There are three different ways that you can add your transcript to your website: uploading the text straight to the website page, attaching a document, or as a synced transcript/captions. When deciding which method to use, consider which functions are allowed on your host website, and what work you’re willing to do. Below are a list of pros and cons for each method:

Uploaded Text


  • Good for SEO. 
  • Searchable.
  • Most accessible for screen readers.


  • Can detract from the aesthetics of the website.

Attached Document


  • Easy to upload.
  • Easier to add custom styles.
  • Doesn’t take up as much website space.


  • Doesn’t impact SEO.
  • Not always searchable.
  • PDFs aren’t always accessible.

Synced Transcript/Captions


  • Considered the most interactive.
  • Provide the best connection between text and audio.


  • Can be very hard to code, and very time-consuming to sync.

Accessible Website

The next best thing you can do to make your podcast accessible is to make sure the website hosting it is accessible too!
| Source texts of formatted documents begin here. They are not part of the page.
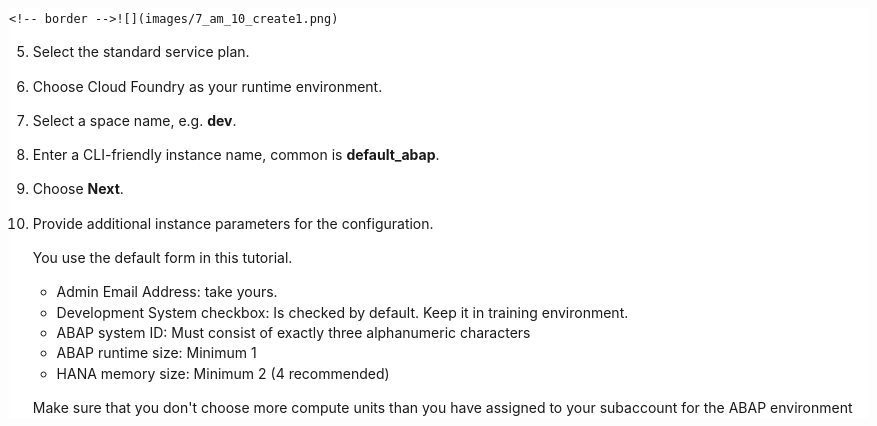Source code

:     <!-- border -->![](images/7_am_10_create1.png)

5. Select the standard service plan.
6. Choose Cloud Foundry as your runtime environment.
7. Select a space name, e.g. **dev**.
8. Enter a CLI-friendly instance name, common is **default_abap**.
9. Choose **Next**.
10. Provide additional instance parameters for the configuration.
     
     You use the default form in this tutorial.

     - Admin Email Address: take yours.
     - Development System checkbox: Is checked by default. Keep it in training environment.
     - ABAP system ID: Must consist of exactly three alphanumeric characters
     - ABAP runtime size: Minimum 1 
     - HANA memory size: Minimum 2 (4 recommended)

     Make sure that you don't choose more compute units than you have assigned to your subaccount for the ABAP environment
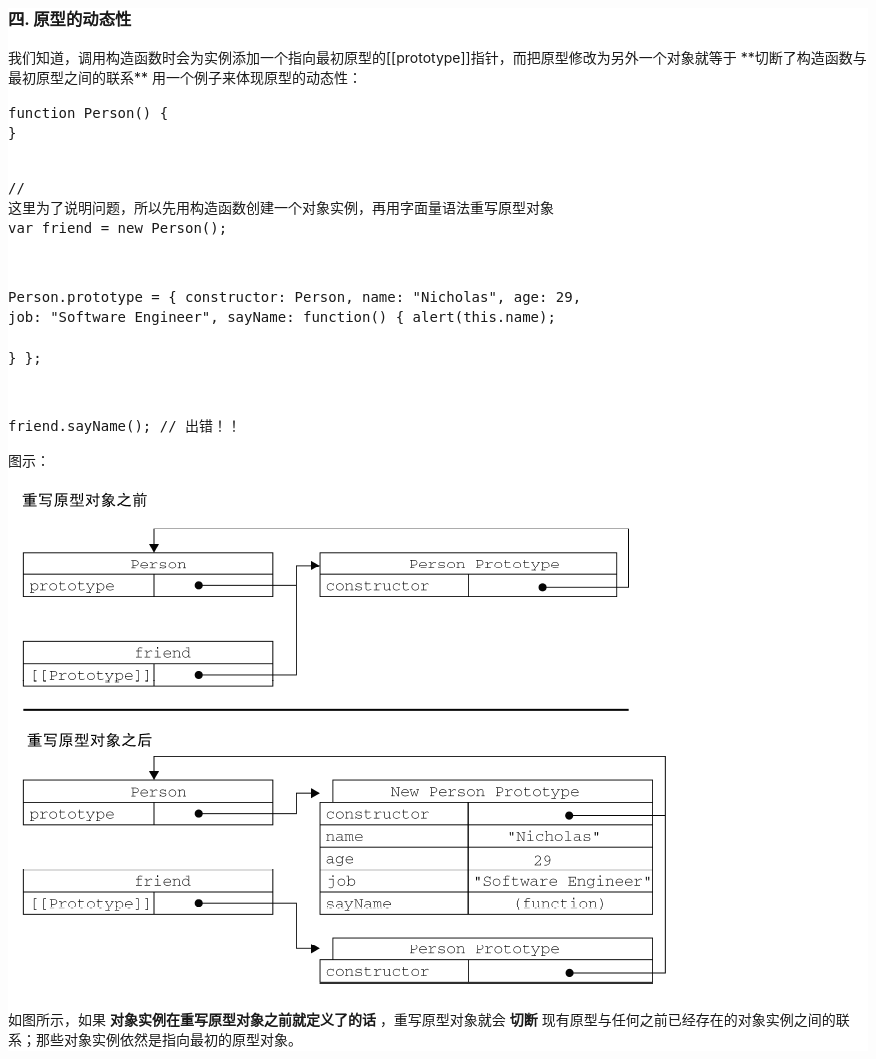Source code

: <h3 id="chapter4">四. 原型的动态性</h3>  
我们知道，调用构造函数时会为实例添加一个指向最初原型的[[prototype]]指针，而把原型修改为另外一个对象就等于 **切断了构造函数与最初原型之间的联系**   
用一个例子来体现原型的动态性：  
<pre>
function Person() {
}

//  这里为了说明问题，所以先用构造函数创建一个对象实例，再用字面量语法重写原型对象
var friend = new Person();

Person.prototype = {
  constructor: Person,
  name: "Nicholas",
  age: 29,
  job: "Software Engineer",
  sayName: function() {
	alert(this.name);  
  }
};

friend.sayName();  // 出错！！
</pre>  

图示：  

![图片3](prototype/3.png)  

如图所示，如果 **对象实例在重写原型对象之前就定义了的话**  ，重写原型对象就会 **切断** 现有原型与任何之前已经存在的对象实例之间的联系；那些对象实例依然是指向最初的原型对象。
You won’t be able to fix third party platforms, but you can fix your own website.

These are some basic principles you can look at to see if your website is accessible:

  • Is your website keyboard navigable? Can you use your website without touching your mouse?
  • Do you use headings, and are they used correctly? You can view more information on that on our accessible documents page.
  • Is there good color contrast on your website? We made a color and accessibility page outlining exactly how you can make sure it’s good.
  • For any images you used, including your podcast cover image, did you add alt text? You can learn the basics of alt text on our webpage.

W3 made a great website accessibility checklist that you can use to evaluate your website!

Media Player

While finding an accessible media player can be difficult, it makes a big difference. What makes a media player accessible is that it is fully keyboard navigable, and labels their buttons in ways that make sense to every user. 

Finding an accessible media player is hard because there are very few media players out there that are actually accessible. On top of that, most of the accessible media players require a decent amount of coding ability. Don’t let that discourage you, though!

Here are a couple accessible media players that we found:

  • AblePlayer seems to be the most accessible, but requires a fair amount of HTML ability.
  • QCast is a paid service, but seems like it takes less HTML knowledge.